While Dave was sleeping Melissa did check the AIS (Automatic Identification System) for traffic.  She found two tankers coming up behind us.  Neither showed a near approach so she updated Salty Dog as to the current traffic (they don’t have AIS).  20 minutes later the wind started to die and the nearer tanker started showing a collision course – albeit 60 minutes out.  Melissa starts to debate when she should wake up Dave, when his head pops up in the cockpit.  She explains that because we’ve slowed down we are on a collision course with the tanker.  She radios Salty Dog and says it’s time to crank up the engines and get out of the way (she hadn’t wanted to fire up the engines while Dave was sleeping).  Meanwhile Dave radios the tanker to negotiate a passing.  The skipper’s English was pretty good.  Dave said he figured the tanker would overtake us on our Port, and their Starboard side.  The skipper agreed to this.  Dave emphasized that way the tanker didn’t have to change course.  Yep – got it the skipper said.  Well, a while later at sunset, Melissa took this picture which proves that his English wasn’t as good as we thought:

The night was quiet - though at 4am Dave made himself some eggs and afterwards his tooth came out!  What a saga - this is the second time his new tooth has fallen out.  First time was when he left Seattle for San Francisco in August when it totally cracked.  They had to remake the tooth and he was finally able to have it put back on in November.  So it sure isn't showing a history of staying cemented in place!  though hopefully this time its not cracked - just needs to be cemented back in place.  Ug.

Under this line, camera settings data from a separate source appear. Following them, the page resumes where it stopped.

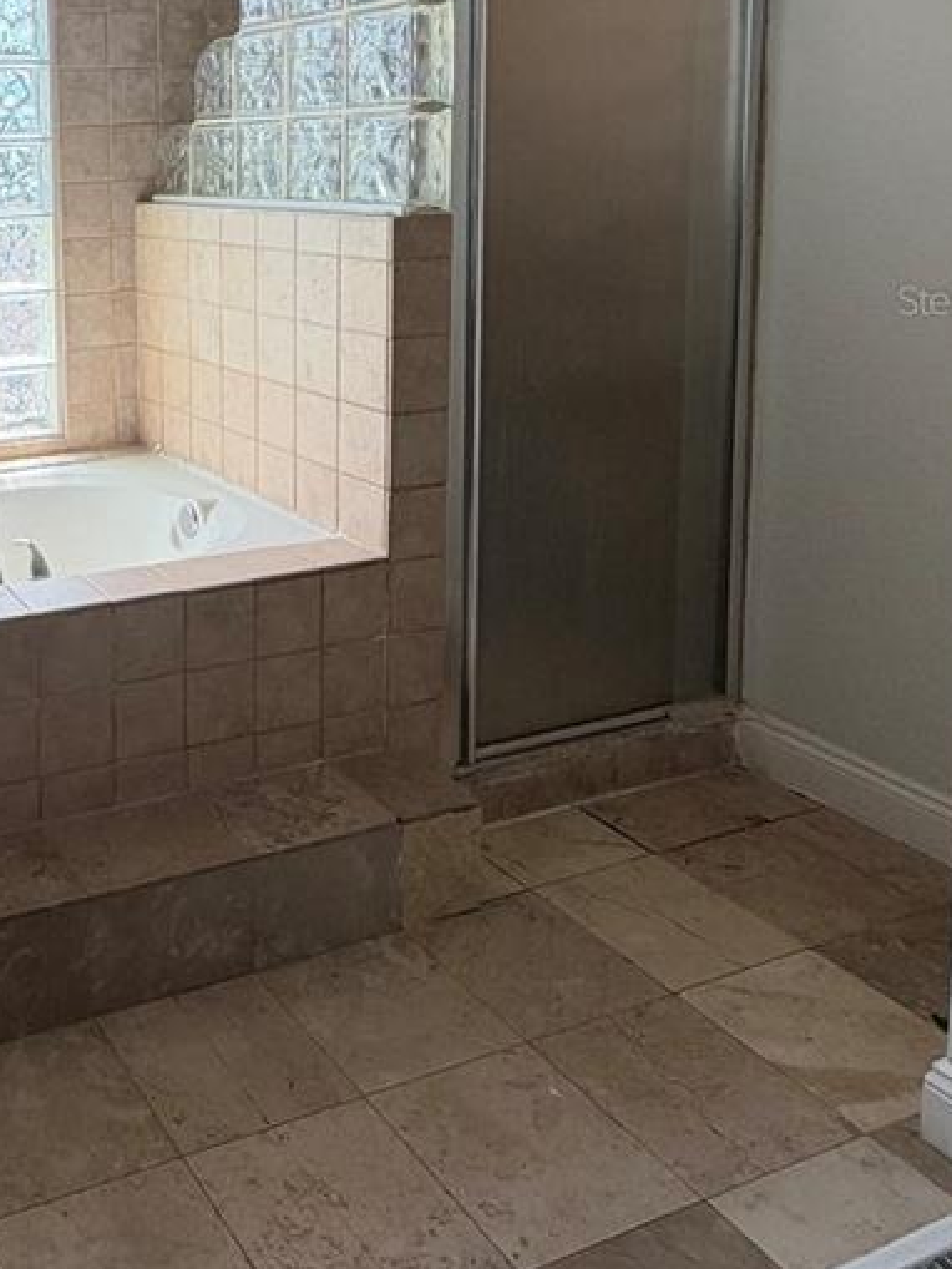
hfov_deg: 37.3
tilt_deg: -6.5
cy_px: 299
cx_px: -47
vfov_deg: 52.6
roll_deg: +0.5
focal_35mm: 33
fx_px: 1210
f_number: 2.2
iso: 64
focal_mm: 2.22
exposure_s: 1/121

In the early morning we pulled into the first bay in Huatulco where we had planned to anchor.  But we didn't like what we saw - there just wasn't much room to anchor and the cruise ship dock was taking up most of the bay (and would be a circus when a cruise ship pulled in).  So we tried a second bay a little ways down, but it was really rolly from the ocean swell.  So off to the marina we went.  Third time is the charm this morning it seems.